Within the entries that follow, show each line where the word "Kota" occurs.
+---+
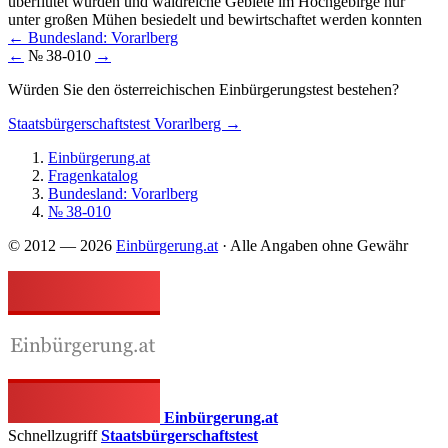
überflutet wurden und waldreiche Gebiete im Hochgebirge nur
unter großen Mühen besiedelt und bewirtschaftet werden konnten
←
Bundesland: Vorarlberg
←
№ 38-010
→
Würden Sie den österreichischen Einbürgerungstest bestehen?
Staatsbürgerschaftstest Vorarlberg →
Einbürgerung.at
Fragenkatalog
Bundesland: Vorarlberg
№ 38-010
© 2012 — 2026
Einbürgerung.at
· Alle Angaben ohne Gewähr
Einbürgerung.at
Schnellzugriff
Staatsbürgerschaftstest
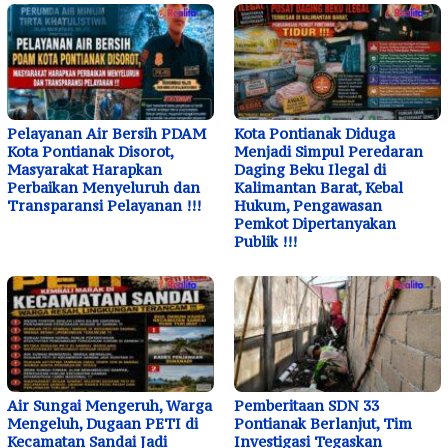
Pelayanan Air Bersih PDAM
Kota Pontianak Diduga
Kota Pontianak Disorot,
Menjadi Simpul Peredaran
Masyarakat Harapkan
Daging Beku Ilegal di
Perbaikan Menyeluruh dan
Kalimantan Barat, Kebal
Transparansi Pelayanan !!!
Hukum, Pengawasan
Pemkot Dipertanyakan
Publik !!!
Air Sungai Mengeruh, Warga
Pemberitaan SDN 33
Mengeluh, Dugaan PETI di
Pontianak Berlanjut, Tim
Kecamatan Sandai Jadi
Investigasi Tegaskan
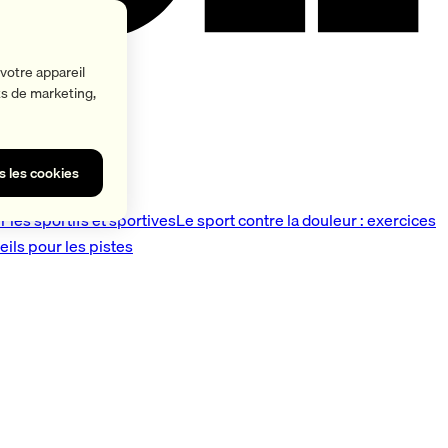
votre appareil
rts de marketing,
s les cookies
 les sportifs et sportives
Le sport contre la douleur : exercices
eils pour les pistes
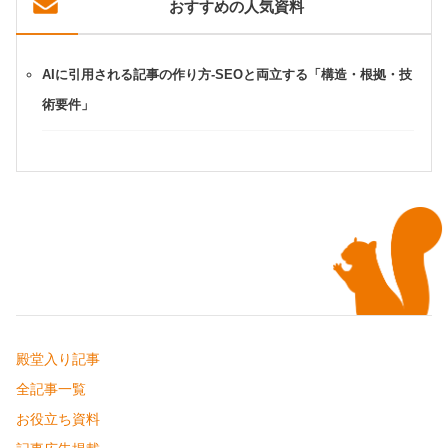
おすすめの人気資料
AIに引用される記事の作り方-SEOと両立する「構造・根拠・技
術要件」
殿堂入り記事
全記事一覧
お役立ち資料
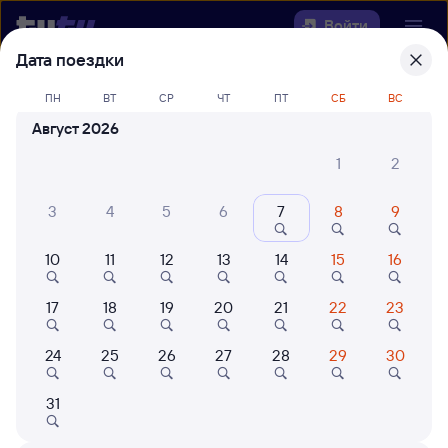
Войти
Дата поездки
Выберите день, чтобы найти
ж/д
ПН
ВТ
СР
ЧТ
ПТ
СБ
ВС
билеты Максатиха — Мста
Август 2026
Откуда
1
2
Куда
3
4
5
6
7
8
9
10
11
12
13
14
15
16
Когда
17
18
19
20
21
22
23
Кто едет
24
25
26
27
28
29
30
Найти поезда
31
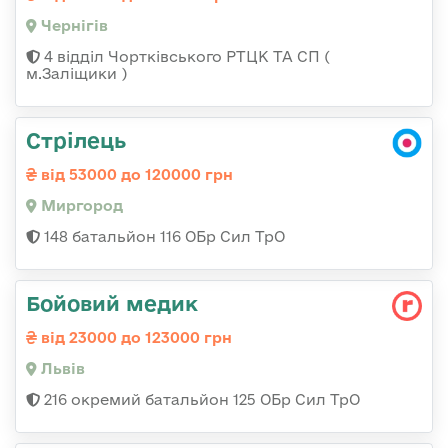
Чернігів
4 відділ Чортківського РТЦК ТА СП (
м.Заліщики )
Стрілець
від 53000 до 120000 грн
Миргород
148 батальйон 116 ОБр Сил ТрО
Бойовий медик
від 23000 до 123000 грн
Львів
216 окремий батальйон 125 ОБр Сил ТрО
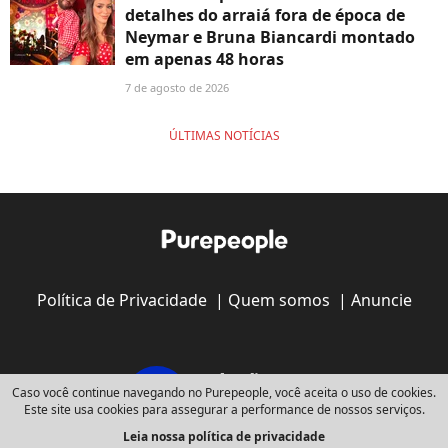
detalhes do arraiá fora de época de
Neymar e Bruna Biancardi montado
em apenas 48 horas
7 de agosto de 2026
ÚLTIMAS NOTÍCIAS
Política de Privacidade
|
Quem somos
|
Anuncie
Caso você continue navegando no Purepeople, você aceita o uso de cookies.
Este site usa cookies para assegurar a performance de nossos serviços.
Leia nossa política de privacidade
Copyright © 2008 - 2026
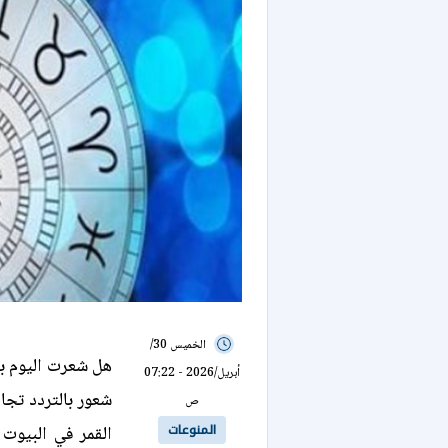
الخميس 30/
هل شعرت اليوم بط
أبريل/2026 - 07:22
شعور بالتردد تجا
ص
المنوعات
القمر في البيوت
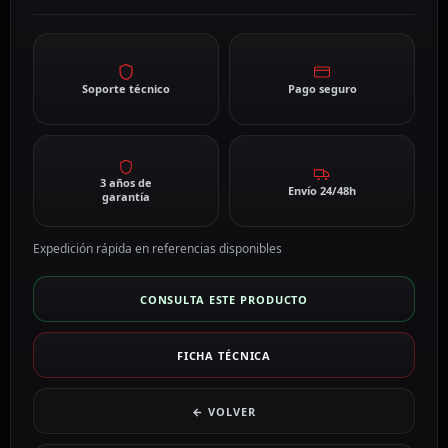
Soporte técnico
Pago seguro
3 años de
Envío 24/48h
garantía
Expedición rápida en referencias disponibles
CONSULTA ESTE PRODUCTO
FICHA TÉCNICA
← VOLVER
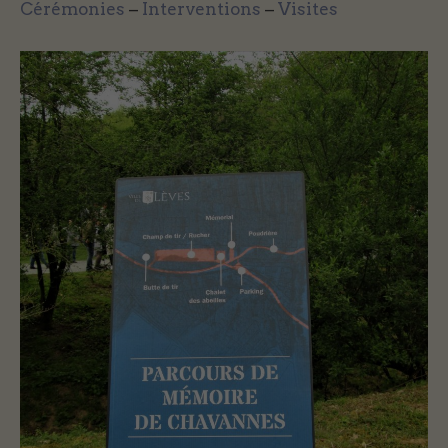
Cérémonies
–
Interventions
–
Visites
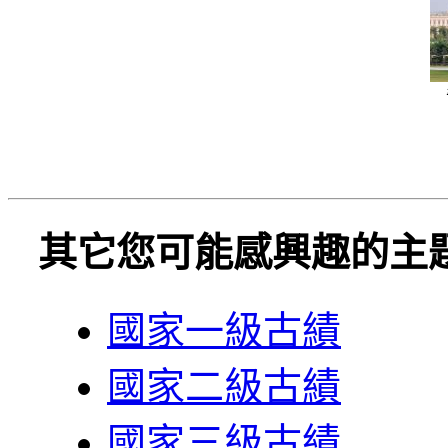
其它您可能感興趣的主
國家一級古績
國家二級古績
國家三級古績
+---+
YOUR RESPONSE:
Kota Pontianak Diduga
Kota Pontianak Disorot,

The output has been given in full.